-- Material provided follows --

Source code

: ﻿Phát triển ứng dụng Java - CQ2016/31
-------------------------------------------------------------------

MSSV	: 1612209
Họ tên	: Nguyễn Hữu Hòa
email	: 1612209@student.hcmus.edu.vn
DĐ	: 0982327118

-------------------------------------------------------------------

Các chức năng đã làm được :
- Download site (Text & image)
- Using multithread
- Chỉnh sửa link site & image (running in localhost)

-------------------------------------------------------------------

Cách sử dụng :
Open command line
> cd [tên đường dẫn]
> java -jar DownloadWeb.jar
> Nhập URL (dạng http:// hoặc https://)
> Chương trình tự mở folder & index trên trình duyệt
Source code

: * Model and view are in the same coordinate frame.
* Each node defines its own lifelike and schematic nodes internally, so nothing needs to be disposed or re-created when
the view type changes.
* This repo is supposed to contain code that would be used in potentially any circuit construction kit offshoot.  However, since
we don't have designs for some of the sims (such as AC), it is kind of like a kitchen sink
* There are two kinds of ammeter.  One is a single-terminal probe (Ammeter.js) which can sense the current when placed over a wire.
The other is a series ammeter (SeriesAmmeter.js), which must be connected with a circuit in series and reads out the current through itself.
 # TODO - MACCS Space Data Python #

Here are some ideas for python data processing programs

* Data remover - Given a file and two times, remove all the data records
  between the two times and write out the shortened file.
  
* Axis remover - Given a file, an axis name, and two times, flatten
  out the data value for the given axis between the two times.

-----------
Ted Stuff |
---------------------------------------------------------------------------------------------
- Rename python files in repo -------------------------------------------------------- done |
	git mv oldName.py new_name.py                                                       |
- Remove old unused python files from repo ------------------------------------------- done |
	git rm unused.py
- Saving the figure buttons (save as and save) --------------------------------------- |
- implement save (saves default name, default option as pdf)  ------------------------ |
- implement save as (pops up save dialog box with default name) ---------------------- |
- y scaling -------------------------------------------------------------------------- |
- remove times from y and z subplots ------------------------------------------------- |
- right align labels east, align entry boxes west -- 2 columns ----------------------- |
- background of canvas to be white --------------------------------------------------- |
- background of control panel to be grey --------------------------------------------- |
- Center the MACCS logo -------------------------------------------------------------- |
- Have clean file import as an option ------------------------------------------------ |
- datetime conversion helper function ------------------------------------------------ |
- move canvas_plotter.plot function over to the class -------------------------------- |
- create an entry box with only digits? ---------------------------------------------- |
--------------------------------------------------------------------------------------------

-- Material provided concluded --

What you are asked to do ▸ Your answer should be the lines of the records that hold the string "axis".

Answer below ▸
* Axis remover - Given a file, an axis name, and two times, flatten
  out the data value for the given axis between the two times.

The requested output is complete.